Dataset entries
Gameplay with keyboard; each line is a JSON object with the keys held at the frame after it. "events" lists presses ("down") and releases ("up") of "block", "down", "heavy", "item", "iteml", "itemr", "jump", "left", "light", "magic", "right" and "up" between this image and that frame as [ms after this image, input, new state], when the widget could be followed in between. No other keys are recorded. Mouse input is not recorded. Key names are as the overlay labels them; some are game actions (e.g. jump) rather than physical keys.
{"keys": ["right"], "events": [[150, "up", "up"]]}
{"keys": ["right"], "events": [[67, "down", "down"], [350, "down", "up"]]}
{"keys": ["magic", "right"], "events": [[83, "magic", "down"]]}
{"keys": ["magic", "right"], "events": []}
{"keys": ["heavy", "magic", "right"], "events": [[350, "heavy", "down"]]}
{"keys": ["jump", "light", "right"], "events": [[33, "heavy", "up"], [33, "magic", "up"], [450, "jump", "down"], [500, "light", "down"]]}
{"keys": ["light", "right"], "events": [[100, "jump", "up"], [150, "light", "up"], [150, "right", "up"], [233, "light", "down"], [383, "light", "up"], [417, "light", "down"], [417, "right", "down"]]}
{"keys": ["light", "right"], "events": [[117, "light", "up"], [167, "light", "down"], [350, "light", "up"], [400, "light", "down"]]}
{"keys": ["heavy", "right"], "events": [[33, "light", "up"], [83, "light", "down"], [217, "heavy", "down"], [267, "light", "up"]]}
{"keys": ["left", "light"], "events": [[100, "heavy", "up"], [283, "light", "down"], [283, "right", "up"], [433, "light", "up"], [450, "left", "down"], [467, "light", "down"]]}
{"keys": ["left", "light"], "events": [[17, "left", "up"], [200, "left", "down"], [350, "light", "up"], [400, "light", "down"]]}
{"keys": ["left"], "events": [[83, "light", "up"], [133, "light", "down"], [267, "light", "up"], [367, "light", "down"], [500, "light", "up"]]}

* _What you will do_: Repeat, word for word, all the lines above.

* _Answer for the task_:
Gameplay with keyboard; each line is a JSON object with the keys held at the frame after it. "events" lists presses ("down") and releases ("up") of "block", "down", "heavy", "item", "iteml", "itemr", "jump", "left", "light", "magic", "right" and "up" between this image and that frame as [ms after this image, input, new state], when the widget could be followed in between. No other keys are recorded. Mouse input is not recorded. Key names are as the overlay labels them; some are game actions (e.g. jump) rather than physical keys.
{"keys": ["right"], "events": [[150, "up", "up"]]}
{"keys": ["right"], "events": [[67, "down", "down"], [350, "down", "up"]]}
{"keys": ["magic", "right"], "events": [[83, "magic", "down"]]}
{"keys": ["magic", "right"], "events": []}
{"keys": ["heavy", "magic", "right"], "events": [[350, "heavy", "down"]]}
{"keys": ["jump", "light", "right"], "events": [[33, "heavy", "up"], [33, "magic", "up"], [450, "jump", "down"], [500, "light", "down"]]}
{"keys": ["light", "right"], "events": [[100, "jump", "up"], [150, "light", "up"], [150, "right", "up"], [233, "light", "down"], [383, "light", "up"], [417, "light", "down"], [417, "right", "down"]]}
{"keys": ["light", "right"], "events": [[117, "light", "up"], [167, "light", "down"], [350, "light", "up"], [400, "light", "down"]]}
{"keys": ["heavy", "right"], "events": [[33, "light", "up"], [83, "light", "down"], [217, "heavy", "down"], [267, "light", "up"]]}
{"keys": ["left", "light"], "events": [[100, "heavy", "up"], [283, "light", "down"], [283, "right", "up"], [433, "light", "up"], [450, "left", "down"], [467, "light", "down"]]}
{"keys": ["left", "light"], "events": [[17, "left", "up"], [200, "left", "down"], [350, "light", "up"], [400, "light", "down"]]}
{"keys": ["left"], "events": [[83, "light", "up"], [133, "light", "down"], [267, "light", "up"], [367, "light", "down"], [500, "light", "up"]]}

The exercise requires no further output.